Congratulations go out to Boston's sketch/improv troupe Improv Asylum, who formally announced this week that they'd earned a weekly half-hour time-slot on the Boston ABC affiliate, WCVB-TV (Ch. 5).
Improv Asylum's Vanity Project will debut Saturday nights at midnight starting July 2. The troupe also has a deal with boston.com, the Boston Globe's online home, to roll out a "First Look" version of the show on Thursdays.
It won't be Boston's version of SNL, exactly. More like the best sketches and moments from the troupe, put to video. Which they're already doing on a regular basis as part of their live shows and on their YouTube Channel. For example, their "Oscar-winning Boston Movie."
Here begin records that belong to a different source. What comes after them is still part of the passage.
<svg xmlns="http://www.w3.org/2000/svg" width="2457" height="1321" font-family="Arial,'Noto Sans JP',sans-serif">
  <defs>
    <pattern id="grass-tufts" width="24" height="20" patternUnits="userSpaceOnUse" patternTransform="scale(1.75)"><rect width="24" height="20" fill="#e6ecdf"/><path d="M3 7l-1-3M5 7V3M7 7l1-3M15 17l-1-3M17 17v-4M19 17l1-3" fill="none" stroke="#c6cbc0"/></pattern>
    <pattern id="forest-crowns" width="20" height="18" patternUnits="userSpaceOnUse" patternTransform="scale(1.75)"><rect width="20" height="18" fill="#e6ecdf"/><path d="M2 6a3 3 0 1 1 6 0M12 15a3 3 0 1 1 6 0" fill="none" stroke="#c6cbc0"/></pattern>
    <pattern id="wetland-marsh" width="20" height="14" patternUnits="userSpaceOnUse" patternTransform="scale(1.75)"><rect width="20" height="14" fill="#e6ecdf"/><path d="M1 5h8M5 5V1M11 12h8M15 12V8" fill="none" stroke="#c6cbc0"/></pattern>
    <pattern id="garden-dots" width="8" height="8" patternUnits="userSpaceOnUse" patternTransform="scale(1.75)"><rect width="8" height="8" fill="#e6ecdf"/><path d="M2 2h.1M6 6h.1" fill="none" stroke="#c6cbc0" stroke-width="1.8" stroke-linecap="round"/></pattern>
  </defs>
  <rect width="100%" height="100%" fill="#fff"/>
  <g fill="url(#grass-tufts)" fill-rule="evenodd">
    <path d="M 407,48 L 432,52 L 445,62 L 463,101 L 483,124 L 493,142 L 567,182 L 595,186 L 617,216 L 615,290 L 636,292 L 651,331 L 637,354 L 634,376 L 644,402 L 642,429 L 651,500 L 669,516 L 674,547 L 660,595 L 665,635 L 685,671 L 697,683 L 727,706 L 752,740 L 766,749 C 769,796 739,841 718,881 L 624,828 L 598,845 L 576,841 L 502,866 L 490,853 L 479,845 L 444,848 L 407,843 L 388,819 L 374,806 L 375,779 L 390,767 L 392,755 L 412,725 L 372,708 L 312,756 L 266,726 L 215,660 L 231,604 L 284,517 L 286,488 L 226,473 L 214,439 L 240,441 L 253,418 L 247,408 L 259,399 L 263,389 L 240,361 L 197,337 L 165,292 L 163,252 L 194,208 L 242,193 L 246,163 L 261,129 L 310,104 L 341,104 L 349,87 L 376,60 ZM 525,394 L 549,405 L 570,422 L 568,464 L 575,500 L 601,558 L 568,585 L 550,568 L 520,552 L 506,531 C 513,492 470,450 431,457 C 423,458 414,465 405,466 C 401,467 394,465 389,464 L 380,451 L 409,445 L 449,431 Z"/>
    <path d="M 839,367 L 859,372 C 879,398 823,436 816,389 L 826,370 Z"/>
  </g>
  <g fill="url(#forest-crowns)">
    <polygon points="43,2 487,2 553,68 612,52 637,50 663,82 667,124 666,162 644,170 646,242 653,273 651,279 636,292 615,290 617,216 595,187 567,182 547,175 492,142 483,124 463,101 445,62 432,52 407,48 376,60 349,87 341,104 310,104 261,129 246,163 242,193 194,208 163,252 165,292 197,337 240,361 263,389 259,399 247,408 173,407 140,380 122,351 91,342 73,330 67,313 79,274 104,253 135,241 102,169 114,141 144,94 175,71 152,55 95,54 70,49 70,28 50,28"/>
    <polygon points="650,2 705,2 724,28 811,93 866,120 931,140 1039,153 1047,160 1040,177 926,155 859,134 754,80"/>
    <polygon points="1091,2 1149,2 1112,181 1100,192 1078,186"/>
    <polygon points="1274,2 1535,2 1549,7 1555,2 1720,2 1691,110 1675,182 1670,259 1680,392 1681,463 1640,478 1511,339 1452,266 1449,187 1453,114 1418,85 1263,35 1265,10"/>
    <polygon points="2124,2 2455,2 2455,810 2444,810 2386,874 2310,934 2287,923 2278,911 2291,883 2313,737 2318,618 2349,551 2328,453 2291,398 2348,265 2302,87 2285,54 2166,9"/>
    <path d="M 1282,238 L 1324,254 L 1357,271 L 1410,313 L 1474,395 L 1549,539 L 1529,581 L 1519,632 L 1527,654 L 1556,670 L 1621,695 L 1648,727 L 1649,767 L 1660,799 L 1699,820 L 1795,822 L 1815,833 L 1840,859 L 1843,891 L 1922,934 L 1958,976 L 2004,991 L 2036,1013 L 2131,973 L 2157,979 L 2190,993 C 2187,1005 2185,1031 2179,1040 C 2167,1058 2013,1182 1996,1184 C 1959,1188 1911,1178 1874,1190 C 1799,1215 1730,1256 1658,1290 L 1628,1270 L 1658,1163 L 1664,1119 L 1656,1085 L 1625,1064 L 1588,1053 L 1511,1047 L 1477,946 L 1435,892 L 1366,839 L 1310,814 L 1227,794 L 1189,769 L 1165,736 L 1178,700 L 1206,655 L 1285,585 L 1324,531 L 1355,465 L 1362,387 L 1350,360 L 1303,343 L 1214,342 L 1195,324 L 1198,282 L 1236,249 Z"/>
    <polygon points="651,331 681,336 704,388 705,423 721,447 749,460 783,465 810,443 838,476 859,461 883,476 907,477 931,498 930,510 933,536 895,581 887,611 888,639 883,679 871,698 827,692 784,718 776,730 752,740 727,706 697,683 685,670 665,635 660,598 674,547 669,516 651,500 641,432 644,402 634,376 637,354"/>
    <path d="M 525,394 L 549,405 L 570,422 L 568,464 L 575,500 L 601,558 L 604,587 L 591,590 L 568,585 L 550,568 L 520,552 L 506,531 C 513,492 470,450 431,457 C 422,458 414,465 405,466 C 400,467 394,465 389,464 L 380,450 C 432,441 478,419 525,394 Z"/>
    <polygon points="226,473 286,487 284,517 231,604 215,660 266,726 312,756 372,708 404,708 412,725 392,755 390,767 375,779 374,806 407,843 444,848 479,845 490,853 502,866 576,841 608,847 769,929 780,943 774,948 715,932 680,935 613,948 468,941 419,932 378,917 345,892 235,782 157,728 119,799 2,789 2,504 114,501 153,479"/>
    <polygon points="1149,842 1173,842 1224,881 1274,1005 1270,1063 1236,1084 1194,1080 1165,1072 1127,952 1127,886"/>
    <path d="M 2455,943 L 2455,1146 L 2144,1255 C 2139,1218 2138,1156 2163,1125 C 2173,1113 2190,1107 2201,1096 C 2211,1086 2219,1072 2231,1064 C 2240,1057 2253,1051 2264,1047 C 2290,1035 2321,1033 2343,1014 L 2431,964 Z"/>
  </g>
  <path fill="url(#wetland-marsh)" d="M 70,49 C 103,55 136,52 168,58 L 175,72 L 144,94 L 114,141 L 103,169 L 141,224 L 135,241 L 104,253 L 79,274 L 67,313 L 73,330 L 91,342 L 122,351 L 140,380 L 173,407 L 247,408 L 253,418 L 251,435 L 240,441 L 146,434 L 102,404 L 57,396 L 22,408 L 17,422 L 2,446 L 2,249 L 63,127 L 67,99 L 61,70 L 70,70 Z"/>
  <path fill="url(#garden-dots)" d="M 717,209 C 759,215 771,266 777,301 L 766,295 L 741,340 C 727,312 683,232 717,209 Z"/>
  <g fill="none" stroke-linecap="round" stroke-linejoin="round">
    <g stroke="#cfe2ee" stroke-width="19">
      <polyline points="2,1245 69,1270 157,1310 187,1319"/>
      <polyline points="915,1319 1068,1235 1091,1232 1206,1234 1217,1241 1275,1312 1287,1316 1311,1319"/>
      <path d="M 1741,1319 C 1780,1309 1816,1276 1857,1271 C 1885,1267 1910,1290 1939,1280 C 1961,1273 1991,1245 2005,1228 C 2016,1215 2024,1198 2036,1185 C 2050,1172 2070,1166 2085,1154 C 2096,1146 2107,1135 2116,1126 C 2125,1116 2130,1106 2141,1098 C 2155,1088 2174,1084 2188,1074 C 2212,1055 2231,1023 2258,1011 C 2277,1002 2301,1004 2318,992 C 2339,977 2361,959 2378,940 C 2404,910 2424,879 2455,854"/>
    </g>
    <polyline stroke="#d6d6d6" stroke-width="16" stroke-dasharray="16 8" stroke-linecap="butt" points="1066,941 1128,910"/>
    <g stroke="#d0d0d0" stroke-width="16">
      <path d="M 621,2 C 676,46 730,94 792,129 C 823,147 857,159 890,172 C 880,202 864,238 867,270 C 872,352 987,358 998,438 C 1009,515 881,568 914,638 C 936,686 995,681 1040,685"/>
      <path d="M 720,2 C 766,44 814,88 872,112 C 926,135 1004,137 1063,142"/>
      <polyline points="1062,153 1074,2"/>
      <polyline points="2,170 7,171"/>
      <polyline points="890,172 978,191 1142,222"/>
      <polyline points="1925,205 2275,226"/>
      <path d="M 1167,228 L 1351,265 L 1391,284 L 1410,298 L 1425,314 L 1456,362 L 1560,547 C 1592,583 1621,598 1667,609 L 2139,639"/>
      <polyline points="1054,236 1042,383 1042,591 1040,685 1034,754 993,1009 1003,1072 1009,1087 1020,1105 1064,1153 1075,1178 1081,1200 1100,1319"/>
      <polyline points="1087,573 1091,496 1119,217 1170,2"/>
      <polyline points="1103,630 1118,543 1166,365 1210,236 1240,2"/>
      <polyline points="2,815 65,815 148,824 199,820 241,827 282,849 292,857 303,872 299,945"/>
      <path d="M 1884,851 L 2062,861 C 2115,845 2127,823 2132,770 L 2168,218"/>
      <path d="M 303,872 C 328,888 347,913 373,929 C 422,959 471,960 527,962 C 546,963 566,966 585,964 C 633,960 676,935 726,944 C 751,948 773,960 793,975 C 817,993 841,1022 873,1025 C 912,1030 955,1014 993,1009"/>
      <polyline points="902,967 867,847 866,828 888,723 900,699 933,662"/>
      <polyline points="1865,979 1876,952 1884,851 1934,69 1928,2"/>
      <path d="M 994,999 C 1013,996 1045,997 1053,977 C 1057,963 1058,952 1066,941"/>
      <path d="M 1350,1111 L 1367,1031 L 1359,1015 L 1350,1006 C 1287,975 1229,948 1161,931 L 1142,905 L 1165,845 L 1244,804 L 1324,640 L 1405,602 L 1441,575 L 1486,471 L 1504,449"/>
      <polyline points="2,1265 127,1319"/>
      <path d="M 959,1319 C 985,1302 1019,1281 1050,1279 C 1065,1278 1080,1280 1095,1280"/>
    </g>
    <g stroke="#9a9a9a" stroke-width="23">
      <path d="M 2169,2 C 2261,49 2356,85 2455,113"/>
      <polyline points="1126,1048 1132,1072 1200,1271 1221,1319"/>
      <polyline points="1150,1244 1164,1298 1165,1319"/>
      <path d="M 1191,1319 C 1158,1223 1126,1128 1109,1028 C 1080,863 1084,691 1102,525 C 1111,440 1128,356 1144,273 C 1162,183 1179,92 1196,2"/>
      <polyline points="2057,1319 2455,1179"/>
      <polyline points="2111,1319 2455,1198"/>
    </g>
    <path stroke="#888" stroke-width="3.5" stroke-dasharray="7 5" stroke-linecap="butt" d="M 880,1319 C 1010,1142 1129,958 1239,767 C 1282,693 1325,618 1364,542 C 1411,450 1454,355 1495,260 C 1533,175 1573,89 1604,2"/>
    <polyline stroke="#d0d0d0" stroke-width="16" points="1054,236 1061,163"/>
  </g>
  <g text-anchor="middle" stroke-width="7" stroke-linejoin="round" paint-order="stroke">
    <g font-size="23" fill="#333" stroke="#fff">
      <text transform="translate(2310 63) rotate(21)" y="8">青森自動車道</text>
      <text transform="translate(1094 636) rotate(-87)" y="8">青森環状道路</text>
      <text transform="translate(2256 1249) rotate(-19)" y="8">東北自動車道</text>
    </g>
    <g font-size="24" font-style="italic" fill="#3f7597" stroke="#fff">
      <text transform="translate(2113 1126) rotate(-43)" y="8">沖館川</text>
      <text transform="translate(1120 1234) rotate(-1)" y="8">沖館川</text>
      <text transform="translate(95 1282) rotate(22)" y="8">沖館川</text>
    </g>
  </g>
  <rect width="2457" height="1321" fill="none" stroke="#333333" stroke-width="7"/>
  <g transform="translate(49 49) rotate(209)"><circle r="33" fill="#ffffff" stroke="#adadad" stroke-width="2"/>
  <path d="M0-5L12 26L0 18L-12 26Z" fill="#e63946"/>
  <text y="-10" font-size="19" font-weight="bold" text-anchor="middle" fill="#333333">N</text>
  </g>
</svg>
Says the Improv Asylum's Chet Harding: "We are thrilled to bring our fans more of our brand of comedy, and reach out to a huge market that may not have yet seen us at our theater. With viral hits like Oscar-Winning Boston Movie, Brady 9-1-1, Marathon Thoughts and The College Town, we know there is a demand for our material outside the walls of our theater."
The troupe's co-owner Norm Laviolette's adds that they're "excited to be doing something in this market that has never been done before. And being Bostonians, we have the attitude that we don't need permission from New York or LA. We prefer to just do it ourselves."
Should this prove successful, it'll be interesting to see if comedy groups in other cities and work out similar late-night TV options for themselves, too.
Back in the pre-WWW days, Seattle's Almost Live! (which featured a young Joel McHale and also spawned Bill Nye the Science Guy) was able to get not only a local deal with its NBC affiliate, but also got picked up by Comedy Central for a period during the 1990s. The Groundlings had a national flirtation with FX in 1998. And going back even further, Boston TV also gave Lenny Clarke a shot at his own local late-night comedy show in 1980 (with pals that included Denis Leary and Steven Wright).
*And, of course, obviously, there was SCTV.